[Exercise inputs Boundary: Start]

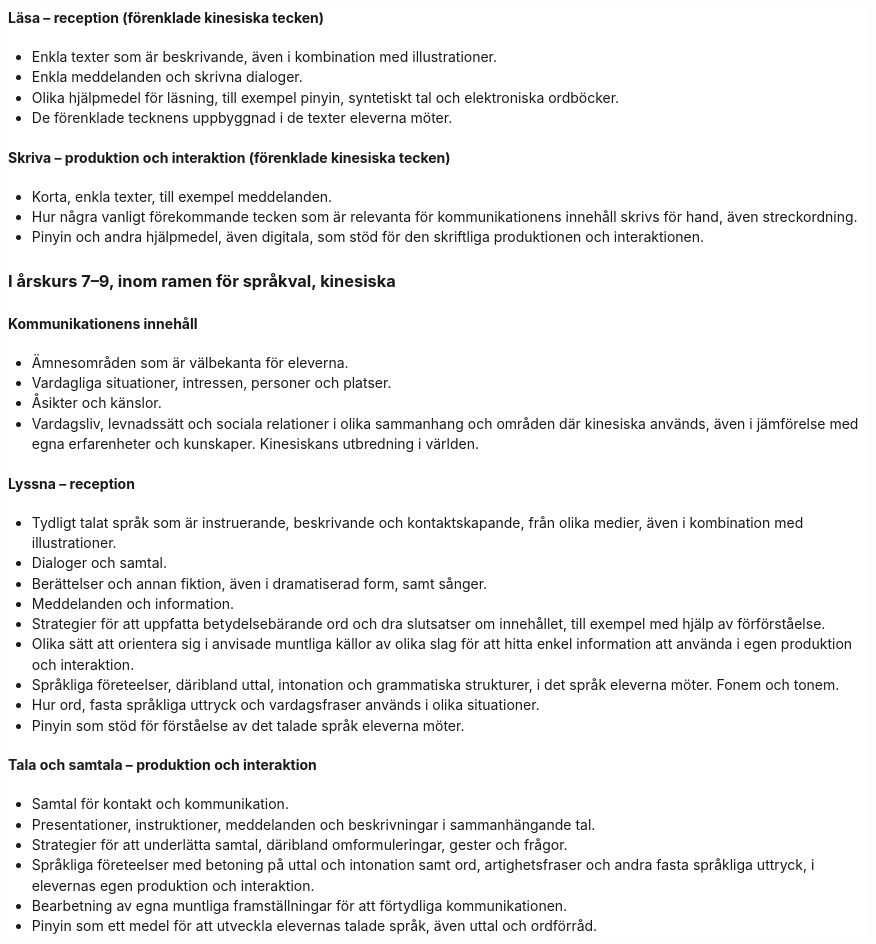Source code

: #### Läsa – reception (förenklade kinesiska tecken)

- Enkla texter som är beskrivande, även i kombination med illustrationer.
- Enkla meddelanden och skrivna dialoger.
- Olika hjälpmedel för läsning, till exempel pinyin, syntetiskt tal och elektroniska ordböcker.
- De förenklade tecknens uppbyggnad i de texter eleverna möter.

#### Skriva – produktion och interaktion (förenklade kinesiska tecken)

- Korta, enkla texter, till exempel meddelanden.
- Hur några vanligt förekommande tecken som är relevanta för kommunikationens innehåll skrivs för hand, även streckordning.
- Pinyin och andra hjälpmedel, även digitala, som stöd för den skriftliga produktionen och interaktionen.

### I årskurs 7–9, inom ramen för språkval, kinesiska

#### Kommunikationens innehåll

- Ämnesområden som är välbekanta för eleverna.
- Vardagliga situationer, intressen, personer och platser.
- Åsikter och känslor.
- Vardagsliv, levnadssätt och sociala relationer i olika sammanhang och områden där kinesiska används, även i jämförelse med egna erfarenheter och kunskaper.
Kinesiskans utbredning i världen.

#### Lyssna – reception

- Tydligt talat språk som är instruerande, beskrivande och kontaktskapande, från olika medier, även i kombination med illustrationer.
- Dialoger och samtal.
- Berättelser och annan fiktion, även i dramatiserad form, samt sånger.
- Meddelanden och information.
- Strategier för att uppfatta betydelsebärande ord och dra slutsatser om innehållet, till exempel med hjälp av förförståelse.
- Olika sätt att orientera sig i anvisade muntliga källor av olika slag för att hitta enkel information att använda i egen produktion och interaktion.
- Språkliga företeelser, däribland uttal, intonation och grammatiska strukturer, i det språk eleverna möter.
Fonem och tonem.
- Hur ord, fasta språkliga uttryck och vardagsfraser används i olika situationer.
- Pinyin som stöd för förståelse av det talade språk eleverna möter.

#### Tala och samtala – produktion och interaktion

- Samtal för kontakt och kommunikation.
- Presentationer, instruktioner, meddelanden och beskrivningar i sammanhängande tal.
- Strategier för att underlätta samtal, däribland omformuleringar, gester och frågor.
- Språkliga företeelser med betoning på uttal och intonation samt ord, artighetsfraser och andra fasta språkliga uttryck, i elevernas egen produktion och interaktion.
- Bearbetning av egna muntliga framställningar för att förtydliga kommunikationen.
- Pinyin som ett medel för att utveckla elevernas talade språk, även uttal och ordförråd.
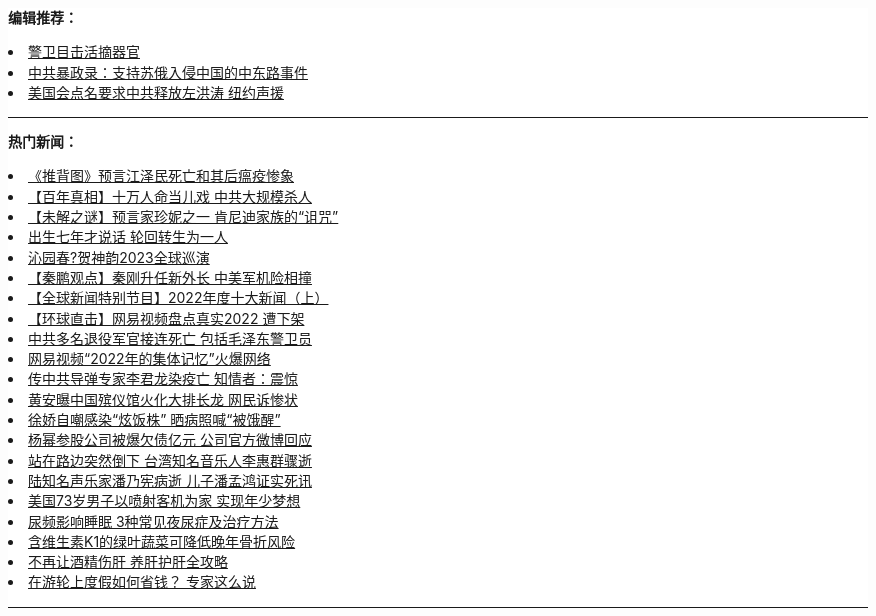 
<strong>编辑推荐：</strong>
<li><a href="https://github.com/19920513/djy/blob/master/gb/16/3/16/n4663449.md?dfh#1" target="_blank">警卫目击活摘器官</a></li><li><a href="https://github.com/tsiac2612/djy/blob/master/gb/19/5/21/n11270152.md#1" target="_blank">中共暴政录：支持苏俄入侵中国的中东路事件</a></li><li><a href="https://github.com/tsiac2612/djy/blob/master/gb/19/7/26/n11411173.md#1" target="_blank">美国会点名要求中共释放左洪涛 纽约声援</a></li>
<hr>

<strong>热门新闻：</strong>
<li><a href="https://github.com/19920513/djy/blob/master/gb/22/12/27/n13893016.md#1">《推背图》预言江泽民死亡和其后瘟疫惨象</a></li>
<li><a href="https://github.com/19920513/djy/blob/master/gb/22/12/23/n13890728.md#1">【百年真相】十万人命当儿戏 中共大规模杀人</a></li>
<li><a href="https://github.com/19920513/djy/blob/master/gb/22/12/26/n13891849.md#1">【未解之谜】预言家珍妮之一 肯尼迪家族的“诅咒”</a></li>
<li><a href="https://github.com/19920513/djy/blob/master/gb/22/12/24/n13891107.md#1">出生七年才说话 轮回转生为一人</a></li>
<li><a href="https://github.com/19920513/djy/blob/master/gb/22/12/22/n13889893.md#1">沁园春?贺神韵2023全球巡演</a></li>
<li><a href="https://github.com/19920513/djy/blob/master/gb/22/12/30/n13895719.md#1">【秦鹏观点】秦刚升任新外长 中美军机险相撞</a></li>
<li><a href="https://github.com/19920513/djy/blob/master/gb/22/12/31/n13896088.md#1">【全球新闻特别节目】2022年度十大新闻（上）</a></li>
<li><a href="https://github.com/19920513/djy/blob/master/gb/22/12/30/n13895678.md#1">【环球直击】网易视频盘点真实2022 遭下架</a></li>
<li><a href="https://github.com/19920513/djy/blob/master/gb/22/12/29/n13893987.md#1">中共多名退役军官接连死亡 包括毛泽东警卫员</a></li>
<li><a href="https://github.com/19920513/djy/blob/master/gb/22/12/29/n13894498.md#1">网易视频“2022年的集体记忆”火爆网络</a></li>
<li><a href="https://github.com/19920513/djy/blob/master/gb/22/12/29/n13893955.md#1">传中共导弹专家李君龙染疫亡 知情者：震惊</a></li>
<li><a href="https://github.com/19920513/djy/blob/master/gb/22/12/30/n13894733.md#1">黄安曝中国殡仪馆火化大排长龙 网民诉惨状</a></li>
<li><a href="https://github.com/19920513/djy/blob/master/gb/22/12/28/n13893835.md#1">徐娇自嘲感染“炫饭株” 晒病照喊“被饿醒”</a></li>
<li><a href="https://github.com/19920513/djy/blob/master/gb/22/12/29/n13894649.md#1">杨幂参股公司被爆欠债亿元 公司官方微博回应</a></li>
<li><a href="https://github.com/19920513/djy/blob/master/gb/22/12/29/n13894614.md#1">站在路边突然倒下 台湾知名音乐人李惠群骤逝</a></li>
<li><a href="https://github.com/19920513/djy/blob/master/gb/22/12/28/n13893867.md#1">陆知名声乐家潘乃宪病逝 儿子潘孟鸿证实死讯</a></li>
<li><a href="https://github.com/19920513/djy/blob/master/gb/22/12/29/n13894250.md#1">美国73岁男子以喷射客机为家 实现年少梦想</a></li>
<li><a href="https://github.com/19920513/djy/blob/master/gb/22/12/28/n13893675.md#1">尿频影响睡眠 3种常见夜尿症及治疗方法</a></li>
<li><a href="https://github.com/19920513/djy/blob/master/gb/22/12/29/n13894434.md#1">含维生素K1的绿叶蔬菜可降低晚年骨折风险</a></li>
<li><a href="https://github.com/19920513/djy/blob/master/gb/22/12/12/n13883334.md#1">不再让酒精伤肝 养肝护肝全攻略</a></li>
<li><a href="https://github.com/19920513/djy/blob/master/gb/22/12/30/n13895183.md#1">在游轮上度假如何省钱？ 专家这么说</a></li>
<hr>
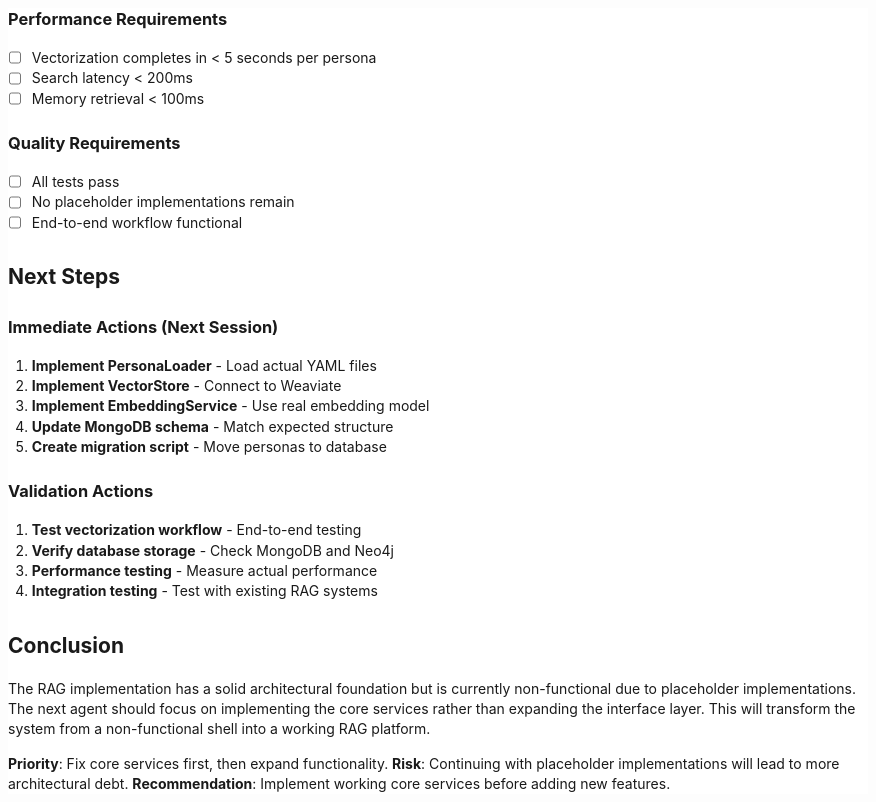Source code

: ### **Performance Requirements**
- [ ] Vectorization completes in < 5 seconds per persona
- [ ] Search latency < 200ms
- [ ] Memory retrieval < 100ms

### **Quality Requirements**
- [ ] All tests pass
- [ ] No placeholder implementations remain
- [ ] End-to-end workflow functional

## Next Steps

### **Immediate Actions (Next Session)**
1. **Implement PersonaLoader** - Load actual YAML files
2. **Implement VectorStore** - Connect to Weaviate
3. **Implement EmbeddingService** - Use real embedding model
4. **Update MongoDB schema** - Match expected structure
5. **Create migration script** - Move personas to database

### **Validation Actions**
1. **Test vectorization workflow** - End-to-end testing
2. **Verify database storage** - Check MongoDB and Neo4j
3. **Performance testing** - Measure actual performance
4. **Integration testing** - Test with existing RAG systems

## Conclusion

The RAG implementation has a solid architectural foundation but is currently non-functional due to placeholder implementations. The next agent should focus on implementing the core services rather than expanding the interface layer. This will transform the system from a non-functional shell into a working RAG platform.

**Priority**: Fix core services first, then expand functionality.
**Risk**: Continuing with placeholder implementations will lead to more architectural debt.
**Recommendation**: Implement working core services before adding new features.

[Exercise inputs Boundary: End]

▶ Exercise aim
Return every line above that contains the word "förenklade".

▶ Answer box
: #### Läsa – reception (förenklade kinesiska tecken)
- De förenklade tecknens uppbyggnad i de texter eleverna möter.
#### Skriva – produktion och interaktion (förenklade kinesiska tecken)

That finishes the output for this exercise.